The Whoregonian wouldn't take no for an answer from PERS, which claimed it was exempt from the request under ORS 192.502 (the public records disclosure statutes), as well as OAR 459-060-0020.  They went to Attorney General Kroger and requested that he order PERS to comply.  On October 2, the AG's office order PERS to comply.  On October 15, 2010, PERS filed a petition in the Circuit Court of Marion County to determine whether, in fact, the records request meets the standards set by the public records law.

Although I am not affected by the outcome of this decision, I know a few people who are.  Most are physicians who worked at OHSU; a few were heads of very large agencies managing near billion dollar budgets and thousands of employees.  You would expect those people to earn more than $100,000 in retirement just because you know what they earned when they were working.  It isn't clear that the Oregonian is after those people.  It appears to me that this is a "throw it against the wall and see what sticks".  I think the Whoregonian is searching for the more "ordinary" people who retired at more than 100% of their somewhat high 5 salary and whose earnings during the period from 2002-2007 pushed them into a money match retirement of 100% of salary + more.

If this is the whores' request, then Ted Sickinger is trying to serve two ( and possibily three) objectives in this request:   1) to up the electorate's outrage prior to November 2, 2010 and influence the outcome of the election; 2) to up the ante for new and continuing Legislators and the new Governor to take further action to reform PERS during the 2011 Legislative Session; and 3) to open the door to more requests for the same information for all retirees, or for at least those possibly earning more than 100% of FAS.

I think that point number 1 is probably moot now.  I don't see how the court will issue a ruling that can compel PERS to collect and turn over that information before the outcome of the election is known.  And I expect PERS to drag its feet as long as it can, even if it is ordered to comply.  However, if it is ordered to comply, then there can be no legal reason to prevent PERS from being asked for all the rest of the information.  After all, if the public records law ORS 192.502 does not apply to the cohort whose names and other information the Whoregonian is requesting, then it doesn't apply to anyone.

This is one of those cases where everyone should hope that PERS wins and it wins big.  I do not want my information to be made public.  I do not want to be held up to harassment and other forms of actions and neither do you.  You should be afraid, very afraid of this request.   This is an invasion of privacy of the worst kind.  When we accepted a public employment job, we agreed that our names and our salaries would be a matter of public record.  But we did not agree that our retirement benefits would be made public.  I knew that during my working career, all of the pertinent salary information on all public employees was available at the PSU library for the price of the time for looking for it.  But I never believed I had a right to go to my employer and ask for salary information on anyone else.  If I wanted it I had to work for it the hard way.  The whores at the Whoregonian want it the easy way, by demanding it.  They have no right to this information.  OAR 459-060-0020 states it clearly:  the financial records of a retired PERS member are exempt:  "unless, to do so would not constitute an unreasonable invasion of privacy and if there is clear and convincing evidence that disclosure is in the public's interest..."   I submit that disclosing such information has no public interest except voyeurism and exposure to harassment, and therefore is exempt.
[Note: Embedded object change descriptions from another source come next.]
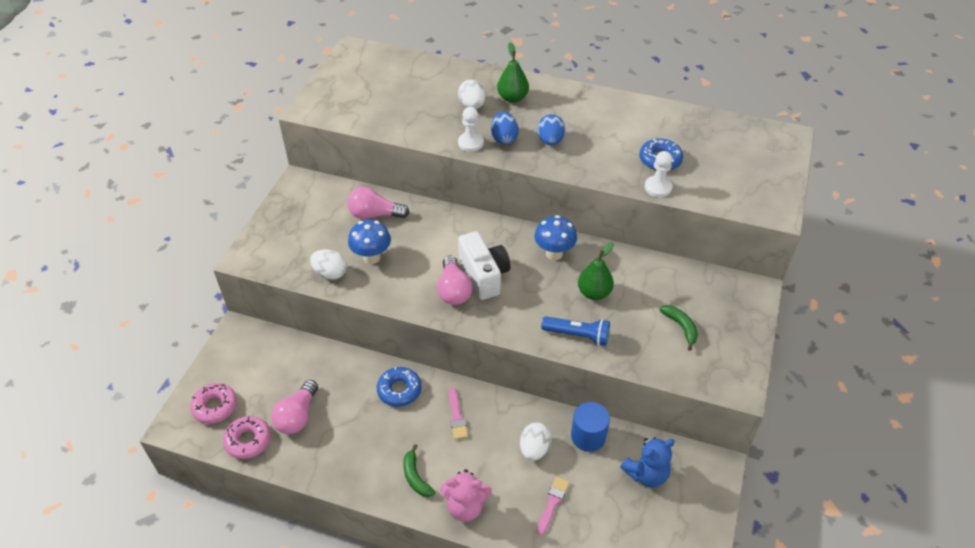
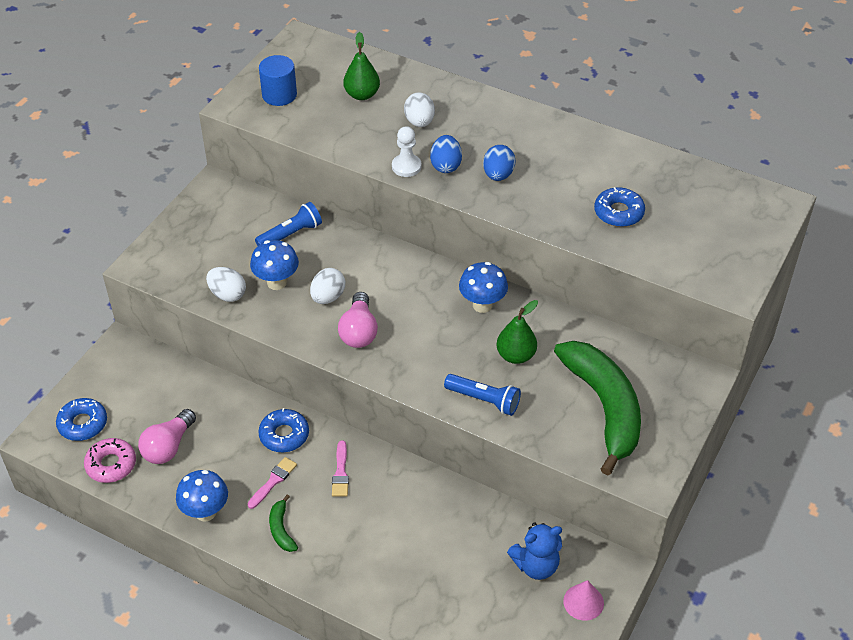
camera: 10 degrees right, 0 degrees up
(215, 407) = (83, 424): pink donut -> blue donut
(343, 471) = (205, 512): none -> blue mushroom
(375, 215) = (291, 234): pink light bulb -> blue flashlight
(465, 507) = (328, 568): pink teddy bear -> none
(484, 275) = (396, 319): white camera -> none
(512, 98) = (468, 118): green pear -> green pear (362, 95)
(534, 449) = (418, 520): white egg -> white egg (328, 297)
(552, 503) = (423, 579): pink brush -> pink brush (273, 481)
(588, 436) = (481, 515): blue cylinder -> blue cylinder (279, 95)
(658, 187) = (606, 245): white pawn -> none
(681, 327) = (604, 407): green banana -> green banana, size x2.47
(696, 501) = (583, 602): none -> pink cone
The Whoregonian has no right to this information, period!  Let's hope that the same Marion County Circuit Court that shafted us in City of Eugene will show the same legal fortitude it used in that case to prevent the Whoregonian from making our lives more miserable than ever.

If you are concerned about this, I suggest you find legal counsel to represent your personal interests.  If you don't care, don't say you weren't warned.